Cycling was the third most tested sport in 2015, according to a report recently released by the World Anti-doping Agency (WADA) that detailed anti-doping testing figures across sports.
The 274-page report compiles data on samples analyzed by WADA-accredited laboratories and included in Anti-Doping Administration and Management System (ADAMS). With 303,369 samples analysed in 2015 across all sports, the number of tests has risen by a 5.3 percent from 2014.
According to the report, cycling is third most tested sport among those included in ADAMS system. With 22,652 tests conducted in 2015 (181 more than in 2014), the discipline falls behind only football (32,362) and athletics (30,308).
This includes 13,616 urine and 694 blood in-competition tests, as well as 7,238 urine and 1,104 blood out-of-competition tests. According to the data presented by the UCI, 656 tests (482 blood and 174 urine) were conducted only during 2015 Tour de France.

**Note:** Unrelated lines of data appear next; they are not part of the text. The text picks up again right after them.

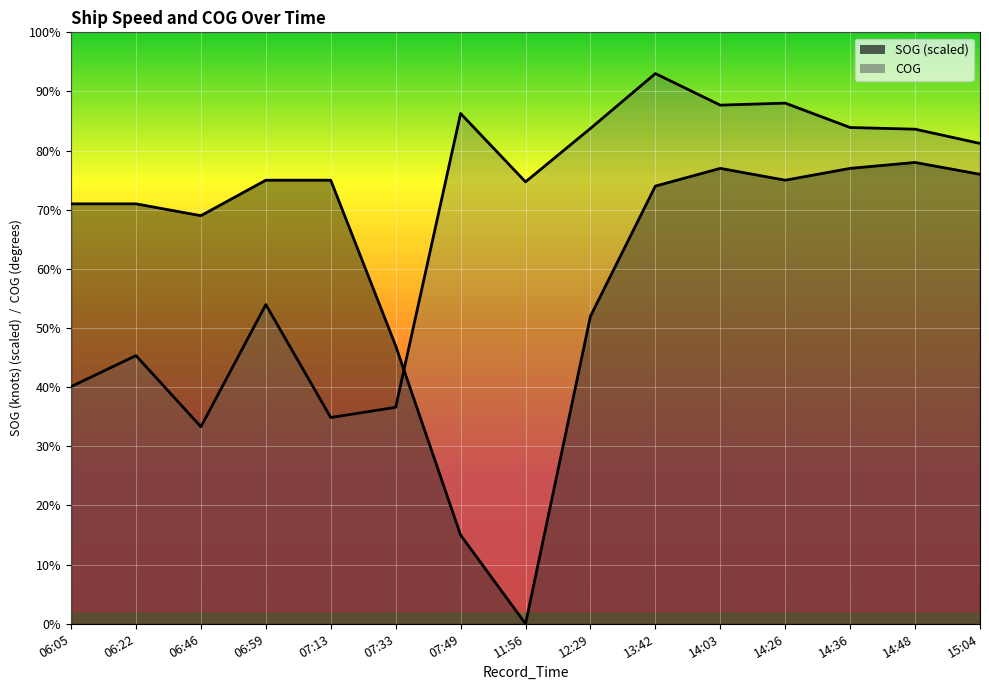

What are all the series names shown in the legend?

SOG, COG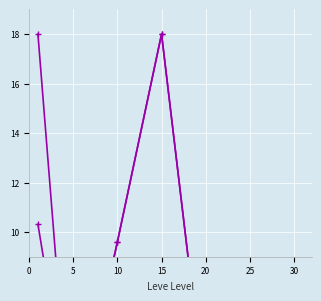

What is the difference between the maximum and minimum values in the Avg Price NQ series?

16.3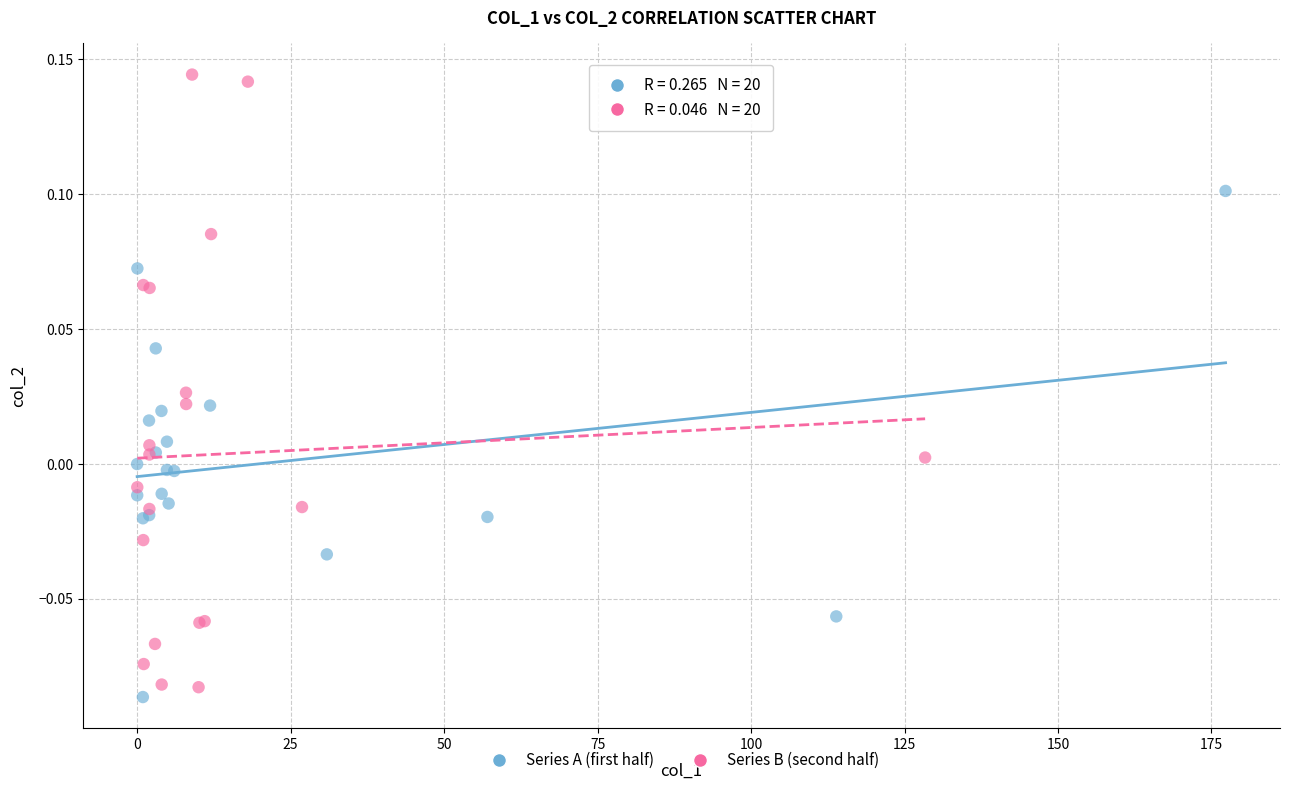

Which series contains the highest Y value?

Series B (second half)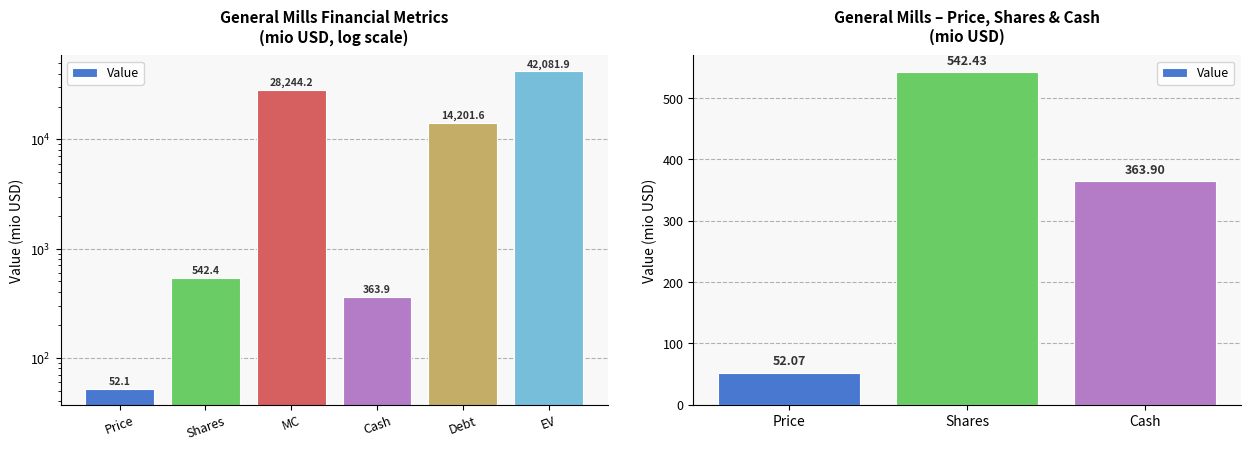

Count the number of categories in the chart.

3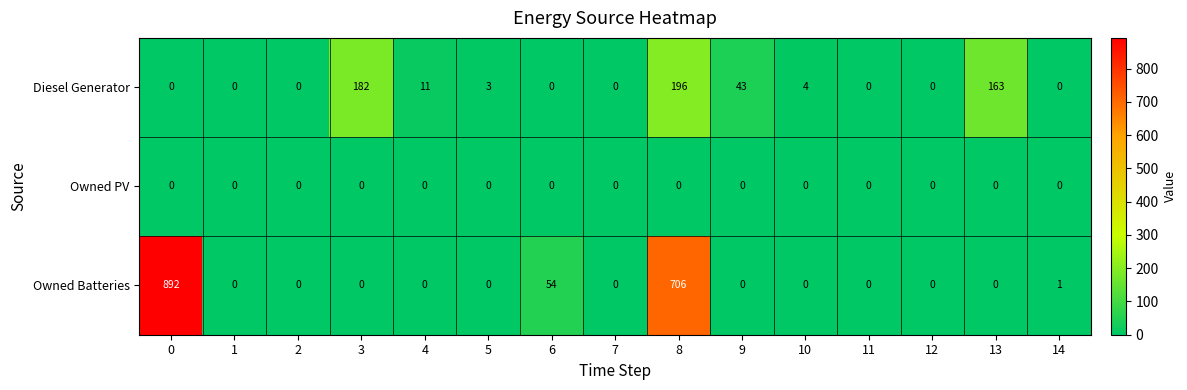

What is the sum of the Owned Batteries values at 13 and 0?

892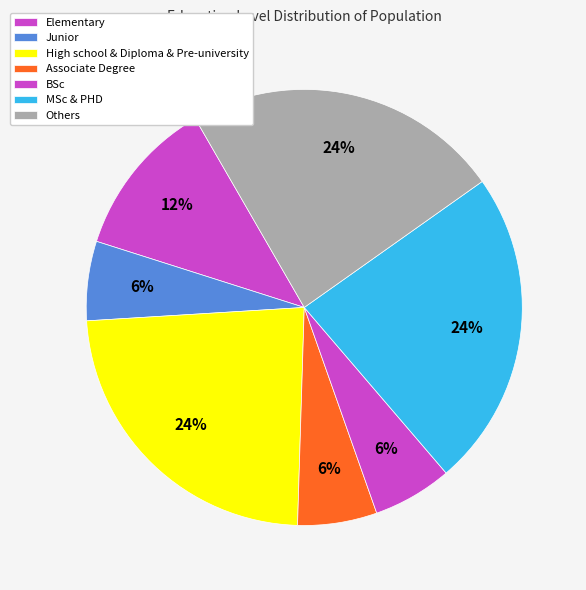

What is the change in value from Elementary to Associate Degree?

-1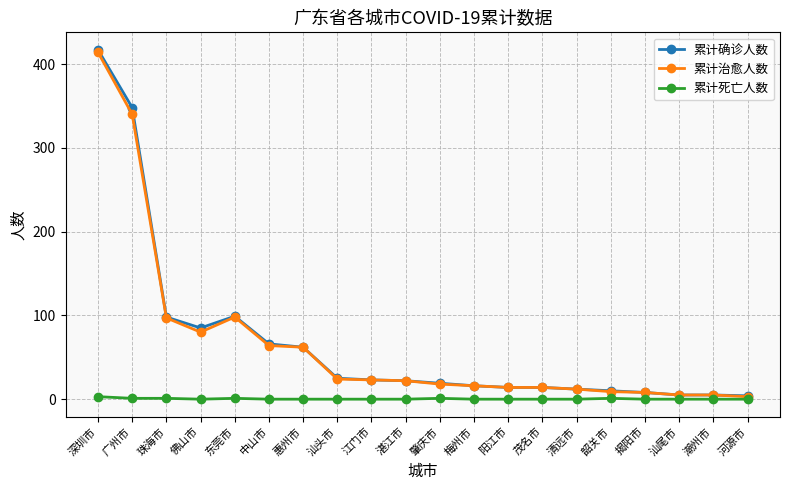

Does the chart display data point markers on the line(s)?

Yes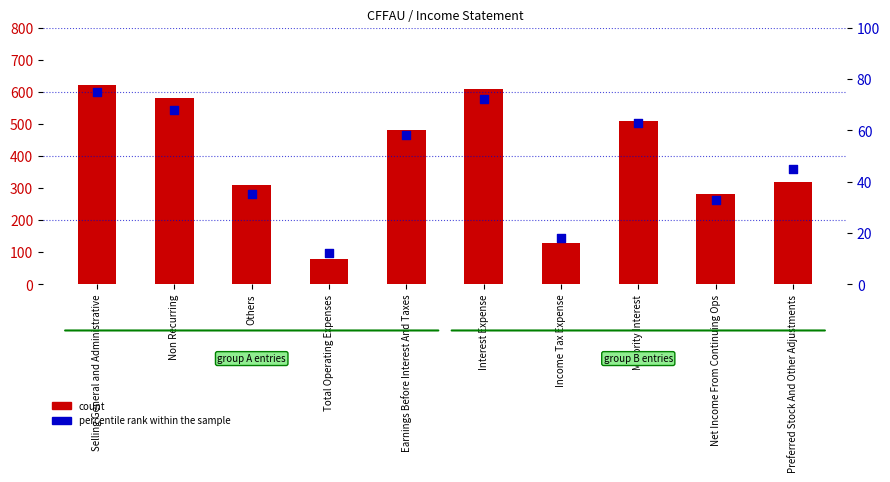

At how many categories does at least one series exceed 340?

5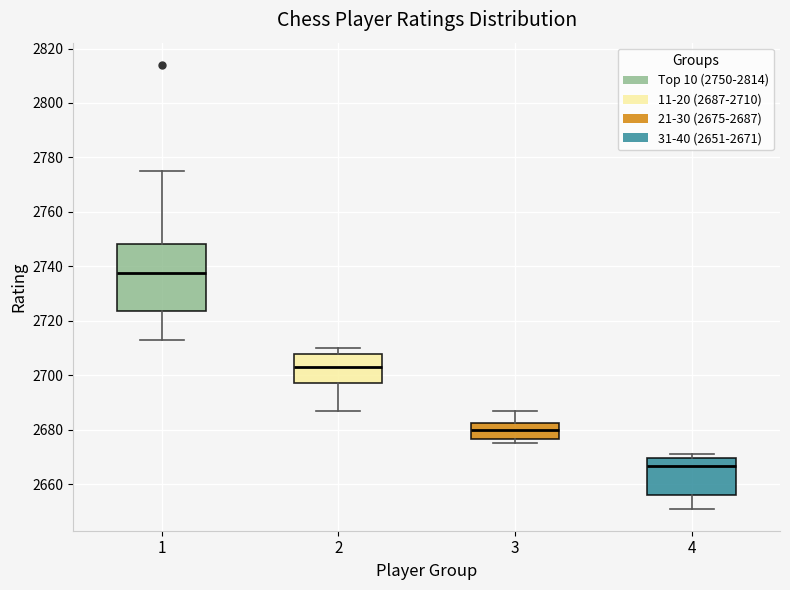

Where is the upper edge of the box at x = 3 on the y-axis? The values are not printed on the chart, so give them approximately, as read against the axis.

2682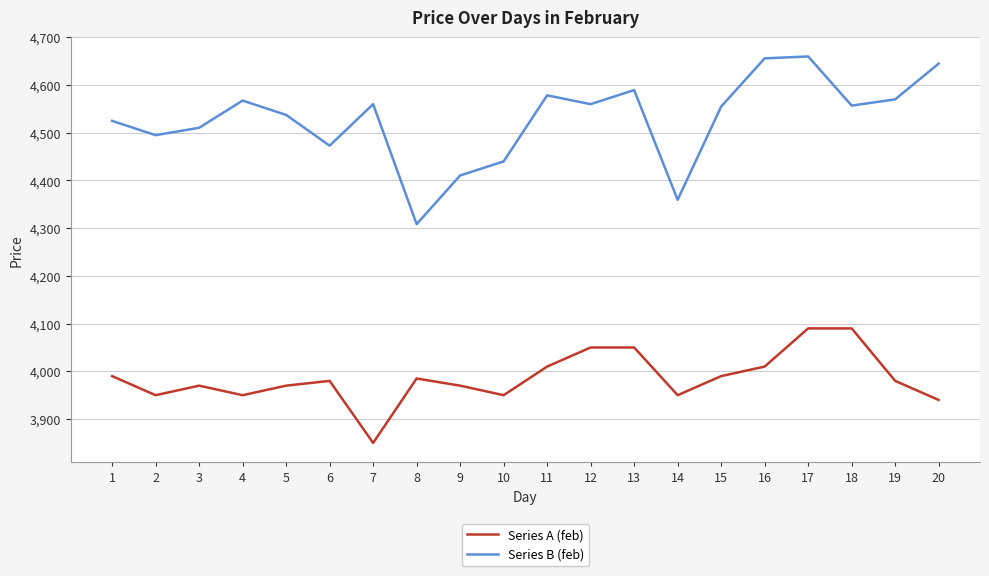

True or false: Series B (feb) has more than 2 points higher than both neighbors.

True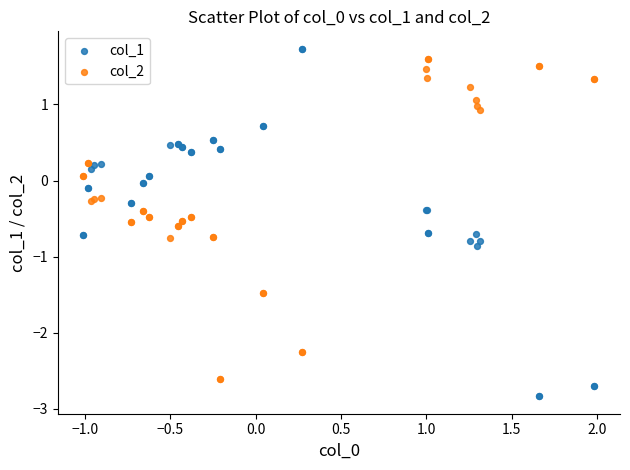

What are all the series names shown in the legend?

col_1, col_2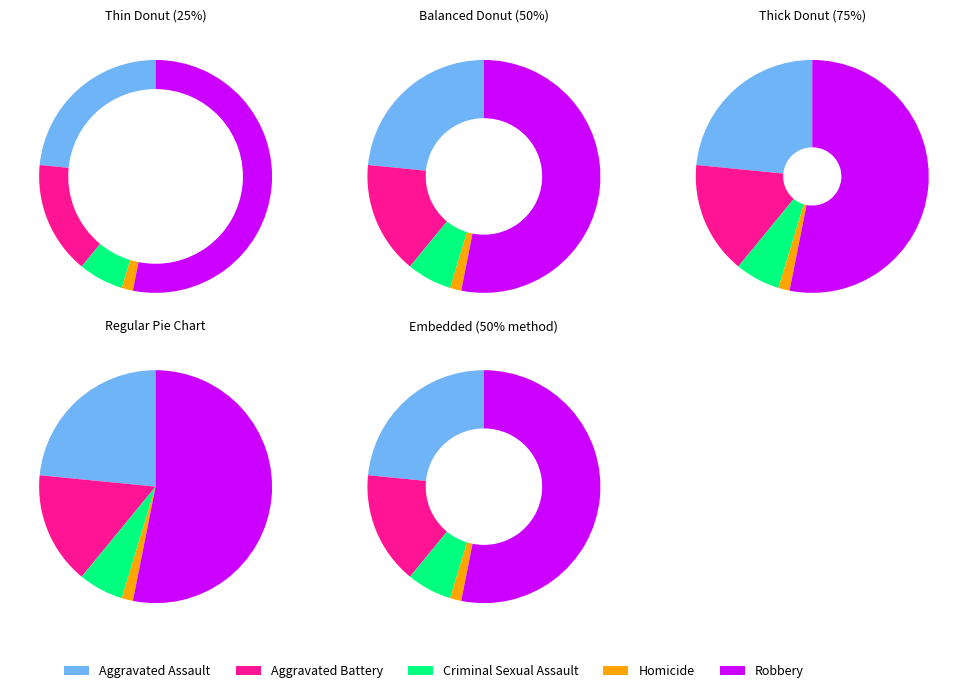

How much of the chart is everything except Aggravated Assault?

76.6%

Road cycling is the leader of testing table with 11,559 samples recorded for this discipline, over four times more than track cycling (2,521 samples) and mountain bike (2,187), while 773 tested samples come from cyclo-cross riders. These figures do not reflect the total number of tests conducted per discipline, as 5,086 samples are further put into “cycling” subcategory and are not assigned to any specific discipline.
Responding to an email enquiry about this division, WADA explained that the “cycling” subcategory is a “catch-all name used in WADA’s Anti-Doping Administration and Management System (ADAMS) to allow Laboratories to report sample results in which the discipline was not provided to the Laboratory by the Testing Authorities.
Among 22,652 samples, 244 were marked as Adverse Analytical Findings (AAFs), compared with 221 in 2014. This. however, does not represent the number of anti-doping rules violations, as TUE cases and longitudinal studies, as well as multiple tests relating to one athlete may be included prior to results management process.